Je souhaite intervenir sur la transparence et Jean-Pierre Thierry souhaite intervenir sur la pharmacovigilance, qui en est un élément clé.
Pour prolonger ce que disait Christian Saout, il faut mentionner un point essentiel : dès qu'on identifie des questionnements non résolus, on doit mettre clairement les éléments sur la table. Sinon, les difficultés s'accumulent. Tout serait transparent ? En fait, non. Je m'inscris en faux là-dessus. Beaucoup d'informations sont transparentes, c'est de plus en plus le cas sur les résultats des essais. Les résultats du vaccin de Pfizer ont été publiés dans une revue ; il en est de même pour Astra-Zeneca. Mais il subsiste un « nœud » : les accords d'achats anticipés de vaccins négociés par la Commission européenne. La ministre de l'Industrie a rapidement évoqué ce point en conférence de presse. Cela a été assez rapidement balayé, trop rapidement, pensons-nous. France Assos Santé est très active au niveau européen et suit ce sujet depuis le début. On voit poindre un malaise par rapport à ces achats. Les contrats ne sont pas transparents, et même les négociateurs ne le sont pas.
De quoi parle-t-on quand on dit « transparence » ? Les gens ressentent une grande confusion, qui entretient la méfiance. Dans les contrats, il y a des éléments d'ordre industriel et commercial, et il y a des éléments relatifs à l'indemnisation des personnes. Dans un contexte de développement très rapide des vaccins, les industriels ont souhaité avoir quelques garanties sur ce dernier registre. Il faut bien se mettre d'accord avec les citoyens : les questions qui se posent sur les contrats ne concernent pas du tout les résultats des essais cliniques.
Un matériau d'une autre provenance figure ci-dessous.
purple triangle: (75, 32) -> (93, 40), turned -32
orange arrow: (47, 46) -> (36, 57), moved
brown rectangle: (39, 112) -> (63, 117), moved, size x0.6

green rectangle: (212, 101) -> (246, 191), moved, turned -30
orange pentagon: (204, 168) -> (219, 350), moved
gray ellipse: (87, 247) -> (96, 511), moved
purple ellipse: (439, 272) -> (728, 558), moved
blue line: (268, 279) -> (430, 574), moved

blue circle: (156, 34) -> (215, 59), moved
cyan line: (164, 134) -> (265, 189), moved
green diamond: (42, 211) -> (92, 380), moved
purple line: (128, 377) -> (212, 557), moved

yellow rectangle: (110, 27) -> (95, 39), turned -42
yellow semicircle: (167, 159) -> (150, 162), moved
C'est un autre sujet, cela commence à être publié et c'est heureux.
À quel moment les contrats pourront-ils être rendus publics ? Que contiennent-ils et quelles sont les conséquences pour les usagers ? S'il n'y a pas de faute grave de la part des industriels, l'indemnisation potentielle en cas d'effets indésirables relèvera du droit commun, et sera en l'occurrence assurée par l'Office national d'indemnisation des accidents médicaux (Oniam). Il n'y a donc pas de conséquence directe pour les usagers – même s'il est vrai que, dans le cadre français, on pourrait travailler à améliorer le fonctionnement de l'Oniam et l'indemnisation des effets indésirables des produits de santé en général, des médicaments en particulier. En revanche, il y a un flou sur le contenu des contrats et les conséquences possibles. Des résultats sont donnés au fil de l'eau sur les essais mais il y a une confusion sur les négociations des achats groupés. C'est vraiment dommage.
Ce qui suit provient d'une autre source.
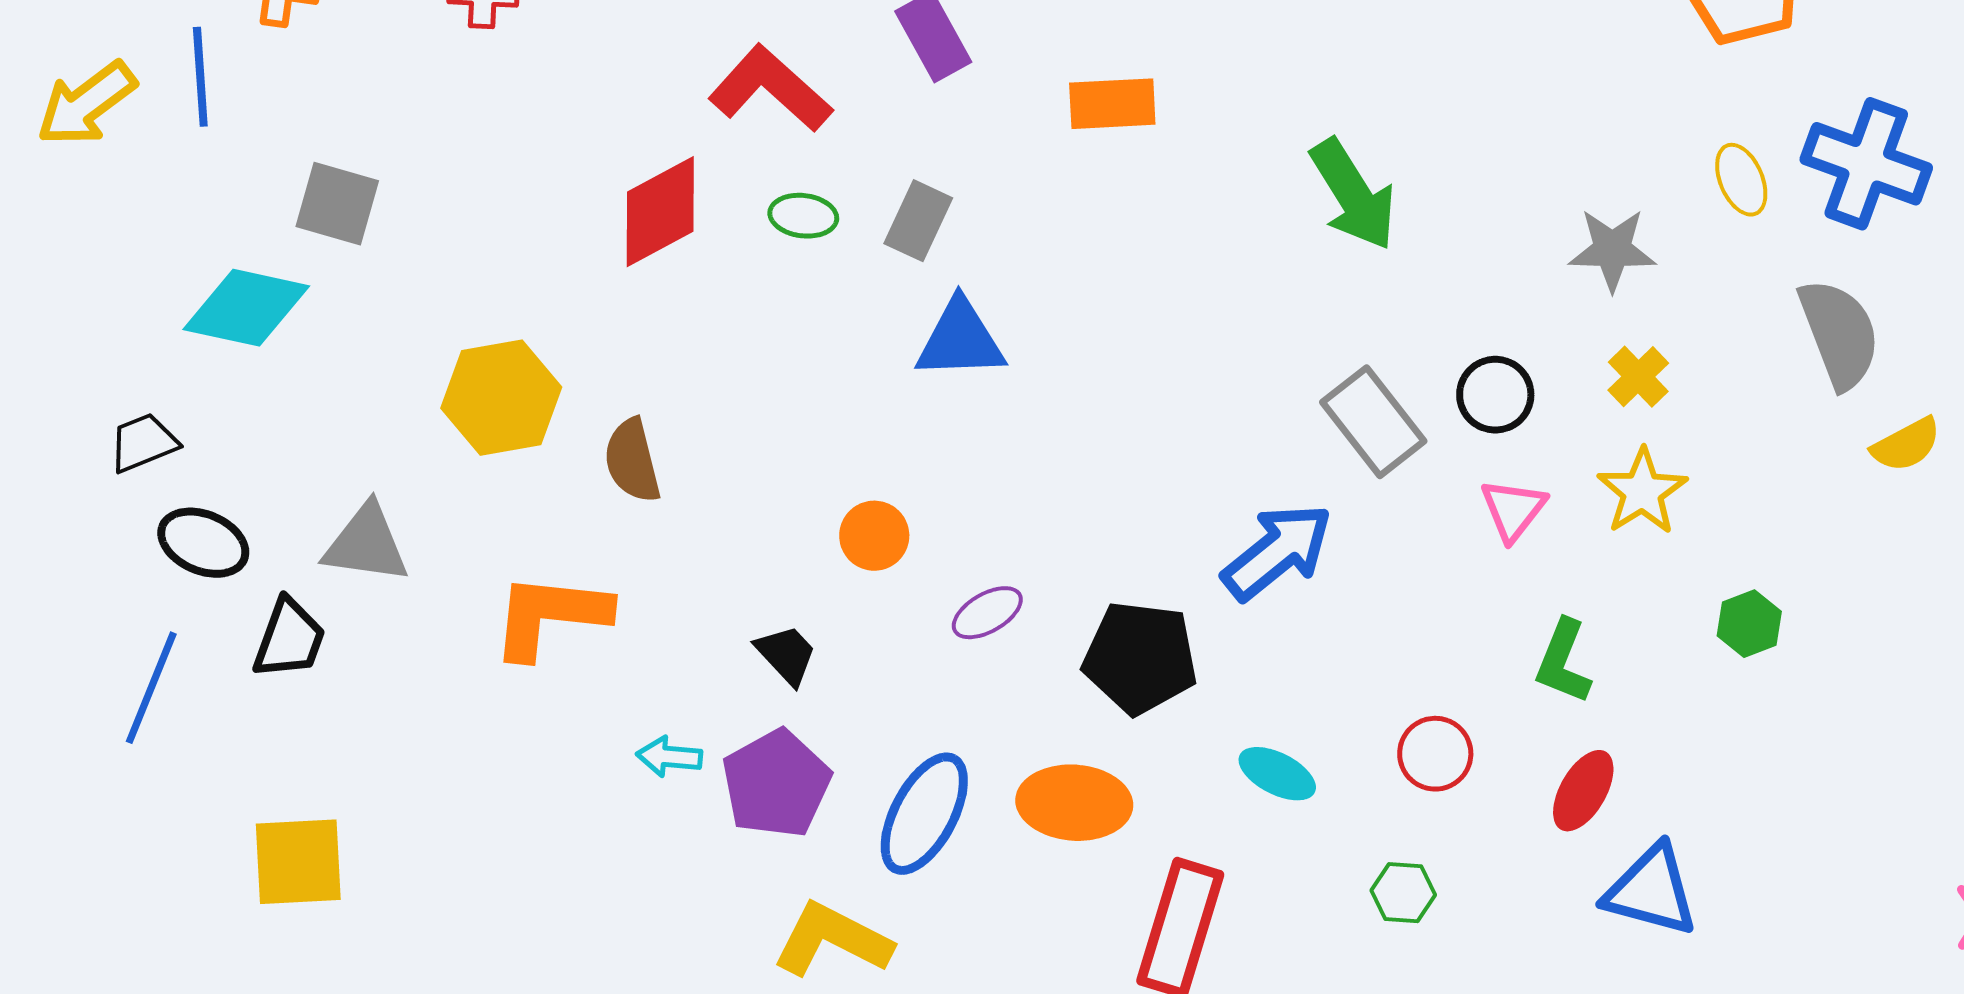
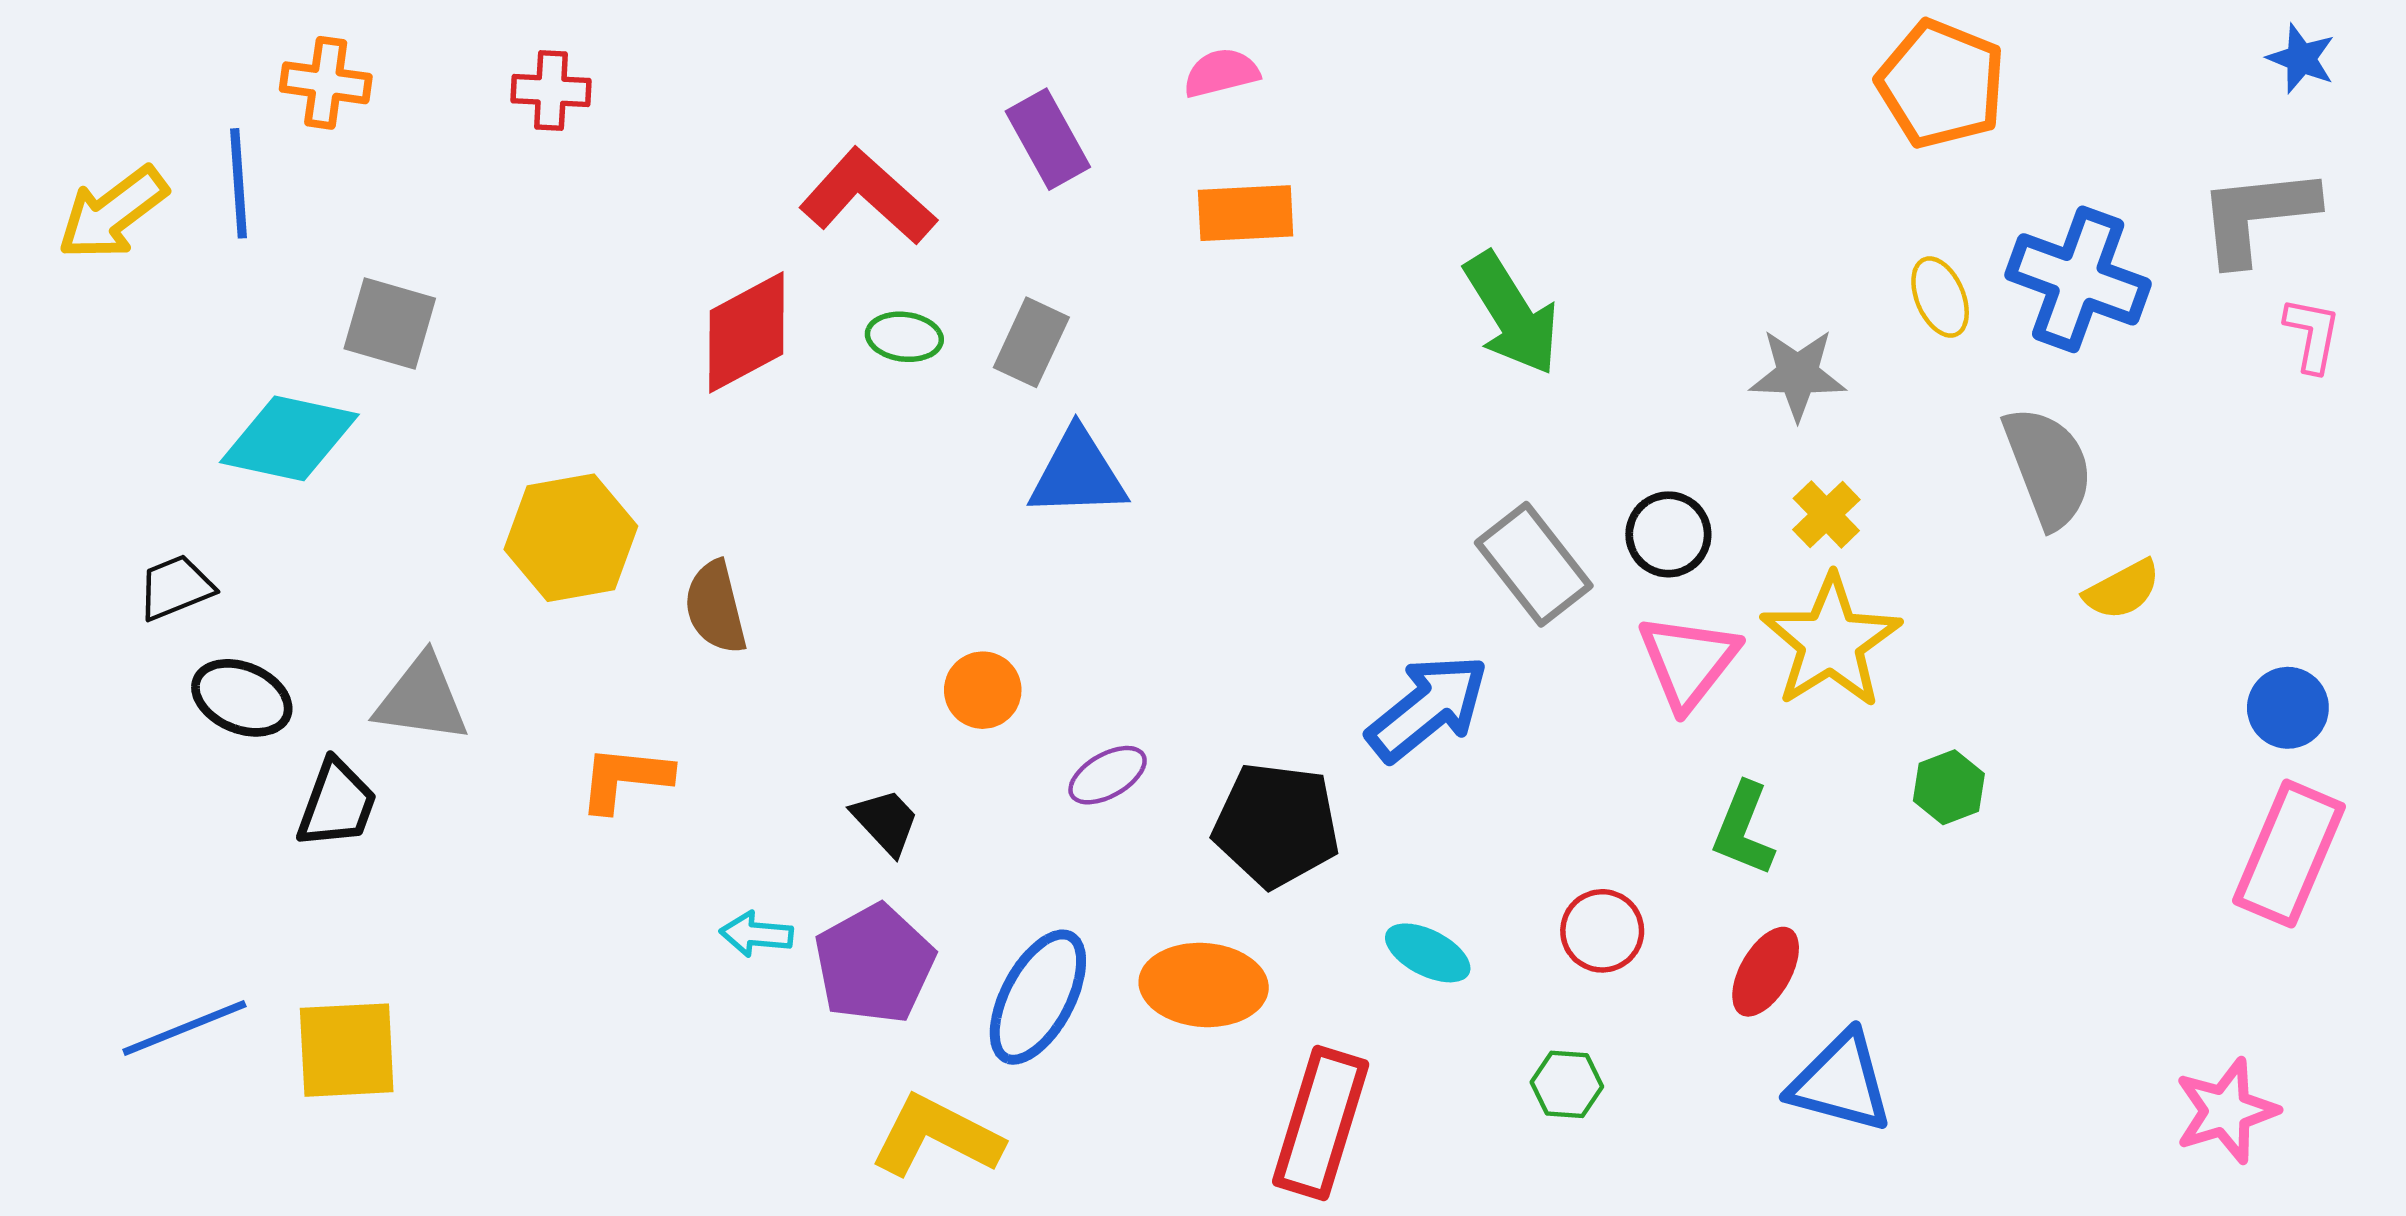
yellow star: (1642, 492) -> (1831, 642), size x1.4
pink triangle: (1513, 510) -> (1688, 661), size x1.4
orange L-shape: (550, 616) -> (625, 778), size x0.7
blue line: (151, 688) -> (184, 1028), moved, turned 46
La commissaire européenne à la Santé, Mme Kyriakides, a été saisie du sujet par des associations européennes. Elle a donné des réponses assez maladroites : autant on peut entendre l'argument « protection des intérêts commerciaux des entreprises », autant il est plus difficile d'accepter l'argument « absence d'intérêts publics majeurs qui justifieraient d'ouvrir l'accès aux contrats ». Sans militer nécessairement pour une transparence immédiate, on pourrait au moins s'entendre sur les composantes des contrats, afin de réduire l'un des nombreux « nœuds » que va rencontrer la campagne vaccinale.